Um estudo sobre crianças sinalizadas pelas comissões de proteção de menores revela que apenas em 17% dos casos analisados os relatos dos jovens vítimas de maus-tratos coincidem com as provas que as comissões conseguiram reunir.
“Vários tipos de maltrato na infância não são detetados pelas Comissões de Proteção de Crianças e Jovens (CPCJ), mesmo quando as crianças são sinalizadas” por estes organismos, conclui o estudo de doutoramento realizado na Universidade do Minho, Escola de Psicologia.
O autor da investigação, Ricardo Pinto, disse à agência Lusa que o estudo procurou saber como é que jovens que foram identificadas pelas CPCJ como maltratados na infância descreviam as experiências abusivas de que foram vítimas.
Para isso, foram consultados processos arquivados em CPCJ de 380 crianças, com idades entre os cinco e os 12 anos, sinalizadas entre 1999 e 2006.
Destas crianças, foram localizadas 136, entre 2010 e 2011, já adolescentes e jovens adultos (com idades entre os 14 e 23 anos) que voluntariamente decidiram participar no estudo.
Um dos objetivos do estudo foi confrontar a forma como contam a sua história de infância com a informação que estava documentada nos seus processos.
“O que verificámos foi que o acordo entre aquilo que os jovens relatam em termos de experiências adversas e a informação que constava nos processos é muito baixo (17%)”, adiantou Ricardo Pinto.
A investigação revela que houve 40 jovens que relataram abuso emocional, mas esta informação apenas constava em três processos, de 37 jovens que descreveram abuso físico, apenas 12 tinham esta informação no seu processo, e de 23 que disseram ter sido vítimas de abuso sexual, apenas em oito tinham esta situação no processo.

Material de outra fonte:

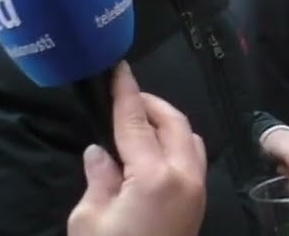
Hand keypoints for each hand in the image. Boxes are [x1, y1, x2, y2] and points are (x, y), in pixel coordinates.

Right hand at [67, 62, 206, 235]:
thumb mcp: (89, 219)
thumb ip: (99, 177)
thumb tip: (100, 151)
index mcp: (154, 175)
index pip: (136, 122)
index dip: (124, 93)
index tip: (119, 68)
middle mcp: (184, 175)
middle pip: (173, 122)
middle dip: (150, 104)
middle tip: (125, 95)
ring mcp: (197, 189)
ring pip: (190, 137)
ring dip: (167, 122)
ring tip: (138, 119)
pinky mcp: (198, 202)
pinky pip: (194, 157)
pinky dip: (177, 142)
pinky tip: (155, 147)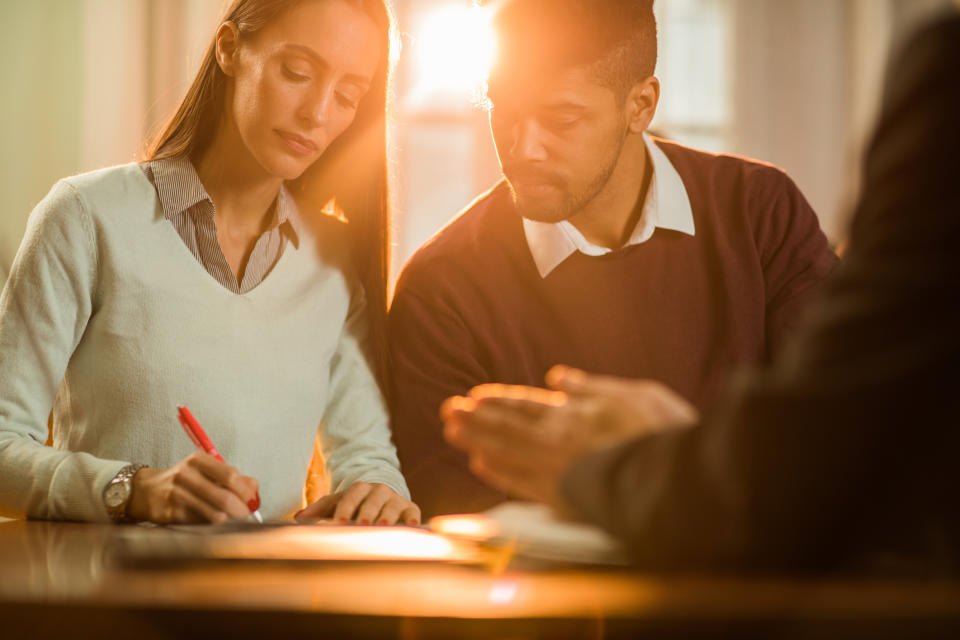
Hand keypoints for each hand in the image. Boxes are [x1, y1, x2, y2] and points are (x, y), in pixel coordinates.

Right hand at [127, 451, 259, 523]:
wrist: (146, 491)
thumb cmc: (183, 480)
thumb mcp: (204, 470)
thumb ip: (231, 477)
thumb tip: (255, 487)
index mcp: (198, 460)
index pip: (231, 476)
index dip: (245, 491)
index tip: (251, 500)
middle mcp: (186, 474)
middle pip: (224, 497)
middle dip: (240, 510)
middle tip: (245, 516)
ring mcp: (176, 494)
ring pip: (214, 515)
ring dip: (228, 521)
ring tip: (231, 521)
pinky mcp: (170, 513)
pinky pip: (200, 524)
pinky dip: (211, 526)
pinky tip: (212, 524)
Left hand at [294, 482, 420, 525]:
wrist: (380, 495)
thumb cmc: (355, 503)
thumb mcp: (337, 502)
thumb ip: (318, 509)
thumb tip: (298, 518)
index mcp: (359, 488)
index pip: (351, 496)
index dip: (345, 509)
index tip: (339, 522)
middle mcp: (378, 490)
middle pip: (373, 500)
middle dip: (367, 512)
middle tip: (362, 524)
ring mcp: (395, 498)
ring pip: (393, 506)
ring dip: (388, 517)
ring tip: (383, 528)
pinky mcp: (409, 508)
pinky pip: (413, 512)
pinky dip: (412, 519)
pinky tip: (410, 527)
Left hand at [440, 366, 697, 506]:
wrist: (678, 481)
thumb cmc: (663, 431)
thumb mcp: (633, 393)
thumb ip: (589, 388)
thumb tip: (556, 377)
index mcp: (574, 413)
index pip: (526, 404)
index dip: (498, 401)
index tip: (473, 397)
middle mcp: (558, 440)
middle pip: (507, 427)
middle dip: (476, 419)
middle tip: (447, 411)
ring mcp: (556, 470)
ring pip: (505, 452)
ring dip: (476, 441)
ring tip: (452, 433)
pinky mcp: (562, 497)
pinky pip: (520, 482)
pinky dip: (498, 473)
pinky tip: (479, 466)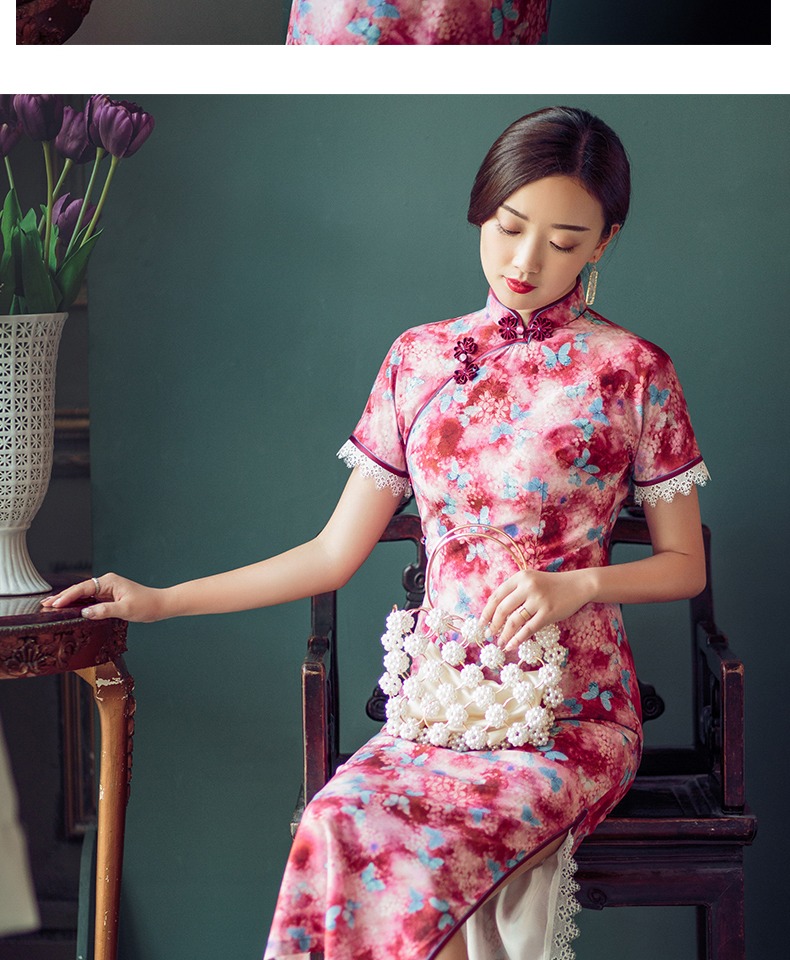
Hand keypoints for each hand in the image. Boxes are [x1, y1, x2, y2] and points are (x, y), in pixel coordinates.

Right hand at [40, 572, 166, 622]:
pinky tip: (70, 610)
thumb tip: (85, 613)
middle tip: (45, 605)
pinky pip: (91, 600)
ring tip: (52, 606)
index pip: (83, 588)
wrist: (161, 605)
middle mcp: (107, 583)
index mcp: (109, 582)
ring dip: (69, 601)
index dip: (67, 596)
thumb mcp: (125, 609)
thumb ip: (104, 611)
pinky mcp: (110, 597)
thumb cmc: (146, 605)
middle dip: (63, 597)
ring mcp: (108, 590)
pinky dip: (79, 605)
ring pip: (84, 595)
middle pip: (80, 590)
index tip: (55, 604)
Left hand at [480, 568, 592, 650]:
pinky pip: (529, 629)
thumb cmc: (551, 586)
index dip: (487, 611)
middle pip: (502, 608)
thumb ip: (515, 591)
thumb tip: (494, 613)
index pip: (497, 595)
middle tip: (488, 635)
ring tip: (500, 642)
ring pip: (514, 620)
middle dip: (493, 624)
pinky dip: (518, 639)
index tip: (481, 623)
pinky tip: (511, 645)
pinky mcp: (548, 612)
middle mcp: (527, 586)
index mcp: (520, 577)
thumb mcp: (531, 580)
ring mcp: (538, 599)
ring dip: (504, 634)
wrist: (577, 586)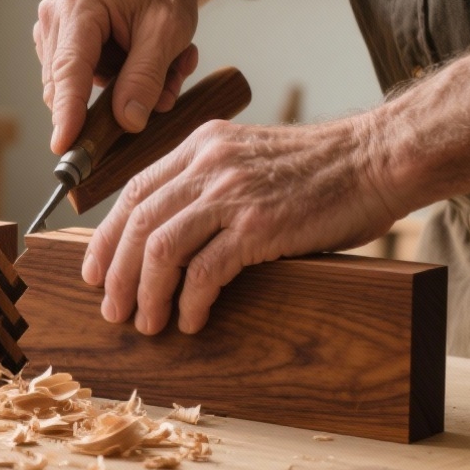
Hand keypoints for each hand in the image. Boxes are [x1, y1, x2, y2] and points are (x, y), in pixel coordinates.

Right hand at [33, 0, 199, 154]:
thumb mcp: (169, 32)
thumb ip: (146, 77)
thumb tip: (127, 121)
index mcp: (79, 5)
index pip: (70, 70)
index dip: (67, 112)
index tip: (63, 146)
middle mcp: (54, 16)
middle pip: (68, 85)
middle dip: (115, 100)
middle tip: (166, 90)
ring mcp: (51, 31)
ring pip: (75, 88)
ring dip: (120, 91)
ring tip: (162, 68)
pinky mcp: (56, 44)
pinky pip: (78, 82)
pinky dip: (112, 84)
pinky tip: (138, 63)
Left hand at [82, 113, 404, 334]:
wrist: (376, 158)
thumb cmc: (318, 168)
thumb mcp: (248, 157)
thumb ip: (209, 183)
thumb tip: (169, 236)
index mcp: (199, 145)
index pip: (133, 192)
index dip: (107, 236)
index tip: (93, 269)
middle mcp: (206, 164)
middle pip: (139, 223)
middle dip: (117, 273)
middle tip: (111, 309)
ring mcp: (231, 193)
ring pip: (161, 249)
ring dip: (147, 293)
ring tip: (146, 323)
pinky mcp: (259, 225)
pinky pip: (206, 270)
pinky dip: (189, 300)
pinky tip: (190, 320)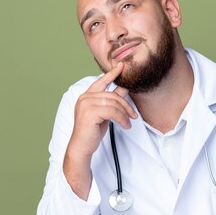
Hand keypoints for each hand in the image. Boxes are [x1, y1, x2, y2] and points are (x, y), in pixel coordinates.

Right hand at [63, 62, 137, 198]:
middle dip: (126, 104)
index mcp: (86, 96)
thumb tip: (124, 89)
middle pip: (112, 95)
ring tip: (129, 122)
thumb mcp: (104, 114)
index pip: (100, 82)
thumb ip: (111, 102)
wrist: (81, 147)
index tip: (122, 66)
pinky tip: (125, 125)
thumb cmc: (91, 132)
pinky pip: (113, 111)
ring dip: (125, 113)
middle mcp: (84, 98)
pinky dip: (122, 119)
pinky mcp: (90, 113)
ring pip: (114, 103)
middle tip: (134, 115)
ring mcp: (86, 104)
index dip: (112, 74)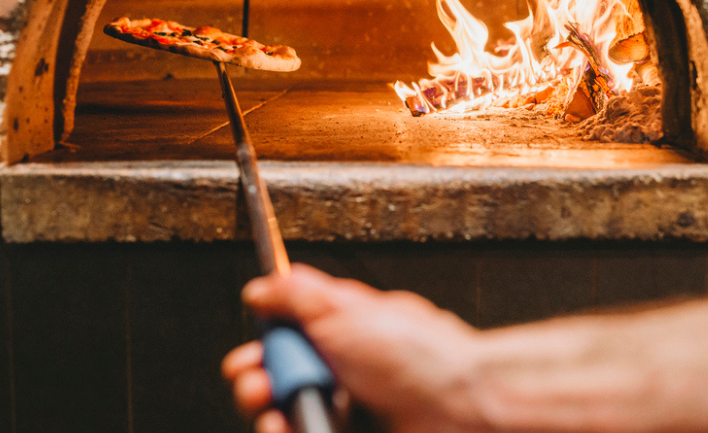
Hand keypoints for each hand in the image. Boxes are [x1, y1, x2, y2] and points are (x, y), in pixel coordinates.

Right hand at [222, 264, 486, 432]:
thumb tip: (260, 288)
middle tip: (258, 386)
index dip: (260, 352)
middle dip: (255, 385)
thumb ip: (297, 295)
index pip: (284, 342)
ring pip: (287, 417)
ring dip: (269, 416)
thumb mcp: (345, 308)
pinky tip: (289, 429)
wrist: (459, 402)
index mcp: (340, 333)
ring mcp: (348, 411)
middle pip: (277, 384)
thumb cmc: (417, 354)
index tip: (247, 361)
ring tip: (275, 414)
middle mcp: (342, 372)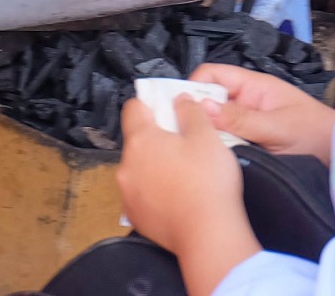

No caso de 70 jovens que relataram negligência emocional, apenas 26 tinham esta informação no processo. Houve ainda 48 jovens que contaram ter sido vítimas de violência doméstica, mas apenas 18 tinha esta informação registada.
A negligência física, “a adversidade mais reportada às comissões”, foi o tipo de maltrato que “mais consistência” registou: de 49 jovens que relataram esta situação, apenas num processo não constava esta informação.
De acordo com o estudo, a dificuldade é maior quando o tipo de maltrato é mais facilmente ocultado pelo agressor (abuso sexual) e menos observável (abuso ou negligência emocional). Já a violência doméstica poderá não ser alvo de avaliação porque o foco da atenção é o maltrato direto à criança.
Para Ricardo Pinto, o facto de os jovens contarem situações que não correspondem com a informação presente nos processos “é o suficiente para se tentar perceber o que se passou”.
Esta situação pode colocar várias questões: “será que os jovens estão a mentir? Será que estão a revelar coisas que não aconteceram? Não há forma de saber, mas se esse argumento é válido foram muitos jovens a fazer isso”.
O investigador advertiu que “há uma elevada probabilidade de uma criança quando é abusada fisicamente, também ser negligenciada e abusada sexualmente”.
“Isto exige sensibilidade do técnico [da comissão] e tempo para recolher” informação de várias fontes. Contudo, a sua tarefa “não será fácil” porque os maus-tratos “poderão ser ocultados por quem os perpetra”.
A investigação também verificou casos em que os jovens ocultaram informação que constava nos processos.
“Muitas vezes têm receio de contar o que se passa por vergonha ou porque são ameaçados pelos agressores”, mais um fator que “dificulta o trabalho do técnico a encontrar a verdade”.
O estudo aponta a necessidade de mais meios humanos e mais formação dos profissionais que trabalham nesta área, no sentido de aumentar a eficácia na sinalização de vários tipos de abuso.
Em 2014, 8.470 crianças e jovens estavam em instituições de acolhimento.